In the Christian calendar, Lent is a forty-day period leading up to Easter. It is a time of introspection, repentance, self-denial, and of acts of kindness.
The word Lent itself comes from the Latin word ‘laetare’ meaning joyful.
It was therefore natural that the owners of big estates would feel obliged to give their domestic servants the day off to attend church in their home village.
They felt they were honouring Lent. By doing the kindness of granting the day off to their servants, their domestic servants were, in turn, expected to go home to their mother church in their own village.
The End Of All That
The First World War put an end to all that. It scythed through a young generation – domestic servants and masters alike.
Some of the most prestigious estates continue to exist, but over the next decades most of the grand estates were sliced up and sold off – and domestic service shrivelled away.
As the religious holiday faded, the joy of honouring mothers (real mothers, that is) grew.
So as Mothering Sunday faded, Mother’s Day grew stronger.
It was helped by the arrival of Mother’s Day in the USA, which was the invention of Anna Jarvis in 1908 specifically as a way of honouring mothers.
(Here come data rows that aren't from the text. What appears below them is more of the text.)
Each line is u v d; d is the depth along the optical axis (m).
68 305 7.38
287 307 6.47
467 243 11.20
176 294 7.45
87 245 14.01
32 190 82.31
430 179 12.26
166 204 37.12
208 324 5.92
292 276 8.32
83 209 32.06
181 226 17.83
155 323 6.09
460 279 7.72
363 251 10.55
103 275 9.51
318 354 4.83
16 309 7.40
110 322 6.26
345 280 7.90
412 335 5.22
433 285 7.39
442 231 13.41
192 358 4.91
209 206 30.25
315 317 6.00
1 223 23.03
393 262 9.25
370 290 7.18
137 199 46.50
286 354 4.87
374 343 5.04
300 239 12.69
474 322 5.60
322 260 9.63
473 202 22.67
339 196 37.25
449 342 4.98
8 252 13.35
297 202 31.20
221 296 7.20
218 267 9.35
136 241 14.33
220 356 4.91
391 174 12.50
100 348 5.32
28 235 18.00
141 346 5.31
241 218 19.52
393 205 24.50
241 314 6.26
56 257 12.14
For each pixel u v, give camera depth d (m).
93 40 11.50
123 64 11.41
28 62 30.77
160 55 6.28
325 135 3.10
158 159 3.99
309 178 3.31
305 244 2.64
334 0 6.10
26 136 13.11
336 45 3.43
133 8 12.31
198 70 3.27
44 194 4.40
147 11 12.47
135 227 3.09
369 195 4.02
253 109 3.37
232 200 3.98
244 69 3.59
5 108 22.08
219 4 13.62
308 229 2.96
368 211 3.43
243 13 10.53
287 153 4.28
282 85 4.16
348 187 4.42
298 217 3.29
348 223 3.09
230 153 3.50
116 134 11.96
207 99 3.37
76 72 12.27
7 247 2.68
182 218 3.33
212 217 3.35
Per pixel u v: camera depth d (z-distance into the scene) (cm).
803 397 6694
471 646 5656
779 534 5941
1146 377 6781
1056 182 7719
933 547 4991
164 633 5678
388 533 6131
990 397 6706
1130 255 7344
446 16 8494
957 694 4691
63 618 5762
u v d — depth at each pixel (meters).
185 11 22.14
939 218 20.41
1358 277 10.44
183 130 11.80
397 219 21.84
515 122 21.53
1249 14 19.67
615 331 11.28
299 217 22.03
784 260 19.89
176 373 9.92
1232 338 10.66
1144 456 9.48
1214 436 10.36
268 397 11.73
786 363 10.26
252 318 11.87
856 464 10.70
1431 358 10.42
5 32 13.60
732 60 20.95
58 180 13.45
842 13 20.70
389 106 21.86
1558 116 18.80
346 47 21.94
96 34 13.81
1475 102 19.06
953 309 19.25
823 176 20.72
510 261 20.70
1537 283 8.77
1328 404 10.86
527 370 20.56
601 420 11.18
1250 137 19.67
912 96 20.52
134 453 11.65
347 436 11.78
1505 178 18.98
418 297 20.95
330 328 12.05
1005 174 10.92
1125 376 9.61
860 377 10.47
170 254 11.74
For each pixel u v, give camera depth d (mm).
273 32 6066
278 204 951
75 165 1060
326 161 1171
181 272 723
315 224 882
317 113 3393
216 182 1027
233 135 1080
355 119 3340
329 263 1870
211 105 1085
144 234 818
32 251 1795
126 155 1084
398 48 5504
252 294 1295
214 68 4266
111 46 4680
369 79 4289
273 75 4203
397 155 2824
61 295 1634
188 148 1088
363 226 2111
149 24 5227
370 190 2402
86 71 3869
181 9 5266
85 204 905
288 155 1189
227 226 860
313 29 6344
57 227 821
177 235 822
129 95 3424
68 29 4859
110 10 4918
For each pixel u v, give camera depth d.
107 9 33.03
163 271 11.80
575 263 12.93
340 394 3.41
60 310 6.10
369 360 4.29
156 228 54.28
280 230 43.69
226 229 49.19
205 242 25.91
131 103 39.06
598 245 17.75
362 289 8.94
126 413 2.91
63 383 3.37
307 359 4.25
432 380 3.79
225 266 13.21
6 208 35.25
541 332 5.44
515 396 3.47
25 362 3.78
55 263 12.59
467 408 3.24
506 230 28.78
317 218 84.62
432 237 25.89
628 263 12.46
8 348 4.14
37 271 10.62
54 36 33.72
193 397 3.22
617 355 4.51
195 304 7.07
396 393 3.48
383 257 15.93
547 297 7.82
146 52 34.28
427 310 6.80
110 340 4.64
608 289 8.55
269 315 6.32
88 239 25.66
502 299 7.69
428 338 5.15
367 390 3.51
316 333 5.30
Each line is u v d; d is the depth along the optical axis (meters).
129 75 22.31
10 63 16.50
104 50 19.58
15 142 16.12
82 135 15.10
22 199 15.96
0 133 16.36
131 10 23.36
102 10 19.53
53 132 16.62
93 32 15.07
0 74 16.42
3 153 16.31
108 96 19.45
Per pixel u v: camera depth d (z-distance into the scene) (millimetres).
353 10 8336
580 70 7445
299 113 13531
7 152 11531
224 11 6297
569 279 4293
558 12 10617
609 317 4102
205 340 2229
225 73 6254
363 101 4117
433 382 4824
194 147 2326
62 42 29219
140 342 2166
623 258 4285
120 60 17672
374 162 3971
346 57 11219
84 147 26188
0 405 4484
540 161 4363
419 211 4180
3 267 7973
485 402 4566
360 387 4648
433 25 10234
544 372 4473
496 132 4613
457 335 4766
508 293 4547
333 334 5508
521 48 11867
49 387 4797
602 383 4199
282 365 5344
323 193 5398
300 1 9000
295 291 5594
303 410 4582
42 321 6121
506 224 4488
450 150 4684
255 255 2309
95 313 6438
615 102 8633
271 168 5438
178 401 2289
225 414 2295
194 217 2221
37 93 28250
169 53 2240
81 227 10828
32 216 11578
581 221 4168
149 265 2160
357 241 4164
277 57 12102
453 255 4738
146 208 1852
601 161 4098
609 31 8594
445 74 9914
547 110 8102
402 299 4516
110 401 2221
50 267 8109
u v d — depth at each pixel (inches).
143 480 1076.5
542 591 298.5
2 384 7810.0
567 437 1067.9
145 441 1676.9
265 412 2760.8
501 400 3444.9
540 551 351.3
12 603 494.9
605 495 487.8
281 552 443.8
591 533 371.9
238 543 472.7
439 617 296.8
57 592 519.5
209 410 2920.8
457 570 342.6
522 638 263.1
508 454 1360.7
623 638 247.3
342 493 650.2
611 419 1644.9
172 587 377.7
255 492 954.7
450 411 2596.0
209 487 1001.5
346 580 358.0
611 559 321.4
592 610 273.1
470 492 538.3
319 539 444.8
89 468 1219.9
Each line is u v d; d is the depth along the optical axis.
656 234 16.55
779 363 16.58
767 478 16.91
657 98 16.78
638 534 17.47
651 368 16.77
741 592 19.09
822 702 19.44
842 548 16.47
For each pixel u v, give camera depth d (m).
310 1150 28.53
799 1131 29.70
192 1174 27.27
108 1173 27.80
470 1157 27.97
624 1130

The day was so popular that in 1914 it was made a national holiday in the USA.
A Moveable Date
There is one vestige of the religious connection to Lent that continues in the UK, and that is that Mother’s Day is not on the same Sunday each year.
Last year in the UK, Mother’s Day was on the 11th of March, whereas this year (2019) it falls on the 31st of March.
The reason it moves from year to year is that Mothering Sunday follows the religious liturgical year.
While our secular year is based on the sun’s cycle, the religious liturgical year follows a combination of the sun’s cycle and the moon’s cycle. And a lunar calendar has only 354 days in a year.
Therefore the date of Easter moves forwards and backwards relative to the secular calendar. So, because Lent is connected to Easter, so Mothering Sunday (and now, Mother’s Day) moves from year to year.